Segment Start: Reading text

We were bunkered down as best as possible actually a number of hours before Bora hit, the only thing extra I wanted to do was tie down the wind generator but with 15knots of SW wind during the day it wasn't possible. Other challenges included fending off other boats trying to anchor to close to us, with one guy suggesting we 'wait and see' how the wind was before he moved - but luckily he changed his mind and moved and went inside the marina before it hit. I reckon his family would have been pretty happy about that call!


Around 1400hrs, almost exactly as the models had predicted, we saw dark clouds approaching from the north and the SW wind began to slow. It turned within about 3 minutes with a crazy instant change in temperature (guess about 25deg to 15 or less), and the Bora started unleashing her fury. 25 knots quickly gust to 45 knots regularly, and 35 even more regularly, and after 3 or so hours we were satisfied that our anchor was holding so switched off the engine and wind instruments. We reckon there were stronger gusts through the night, but with the boat heeling side to side as the wind got on either side of the bow and then the anchor hauling us back into position, we were happy not to be looking at the numbers and settled for listening to the whistling and maintaing a close watch on the anchor and our position to relative boats. Jaja and myself agreed we would maintain a watch through the night as we had another boat anchored about 30 metres behind us, and if our anchor dragged we wouldn't have much time to get the engine going and manouvre clear - especially as we'd watched an aussie-flagged catamaran drag anchor quickly earlier on and almost hitting another boat (there were 8 boats in the anchorage all up). I did watch 2000-2330, jaja did 2330-0400, and i took over from 0400 till 1100 until the wind had calmed a little. Its funny how hesitant we were / still are to be in 35-45+knot winds on the boat, but when you are in it, you kinda get used to it! Overall 3 out of the 8 boats in the anchorage had been dragging anchor through the night, with one charter boat struggling to hold and moving about 4 times (a few times motoring in between all the other boats and trying to anchor, with alot of subsequent yelling from the other yachts!).

Segment End: Reading text

Assignment.
Reproduce verbatim the stretch of the Bora anchorage account from "We were bunkered" through "about that call!".

Segment Start: Available data

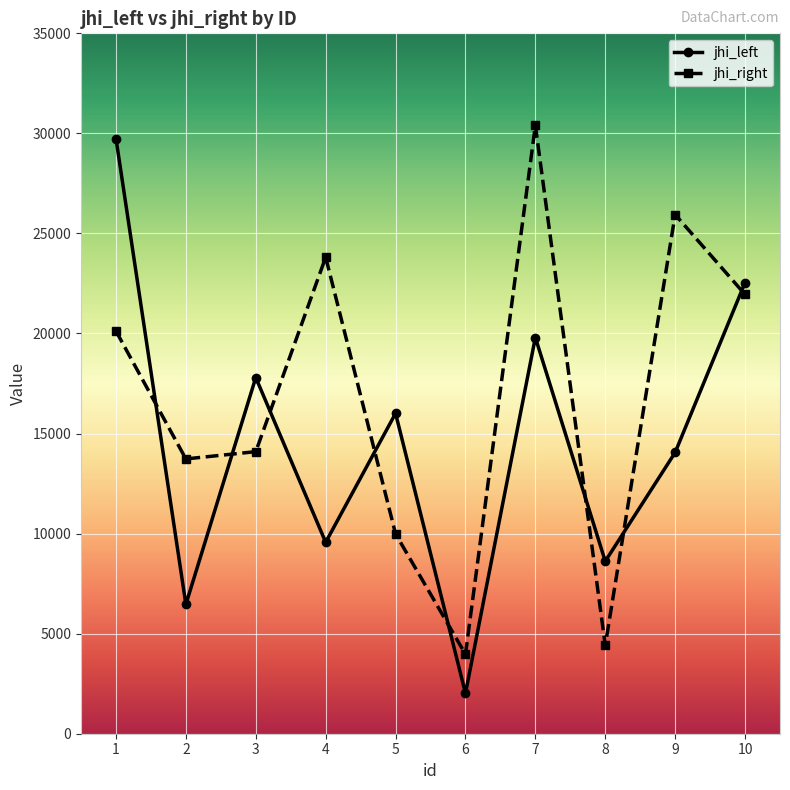

What is the total value across all series at 2?

20195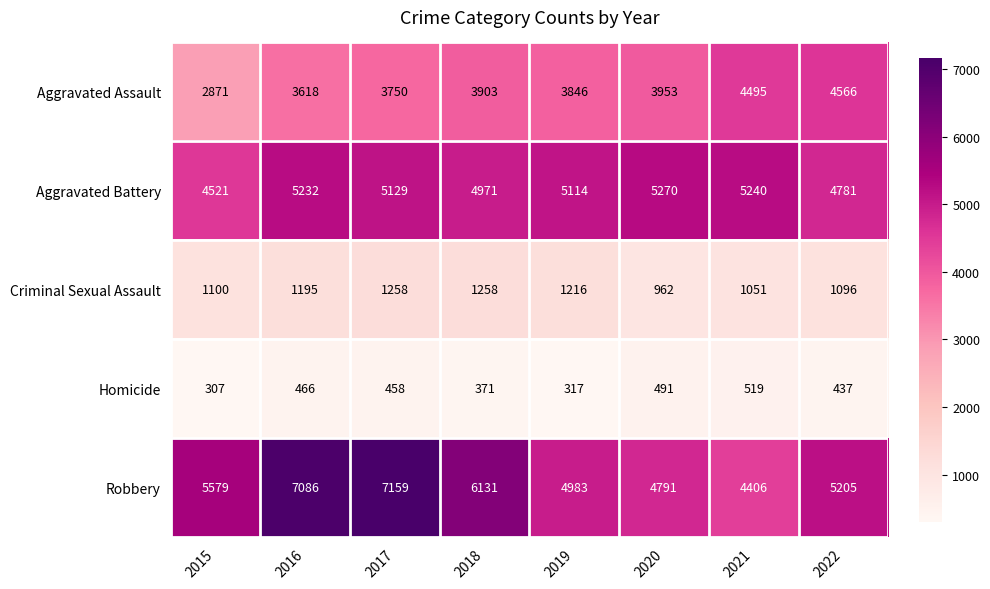

What is the average value of the Homicide series?

421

Segment End: Available data

Written response.
We were bunkered down as best as possible actually a number of hours before Bora hit, the only thing extra I wanted to do was tie down the wind generator but with 15knots of SW wind during the day it wasn't possible. Other challenges included fending off other boats trying to anchor to close to us, with one guy suggesting we 'wait and see' how the wind was before he moved - but luckily he changed his mind and moved and went inside the marina before it hit. I reckon his family would have been pretty happy about that call!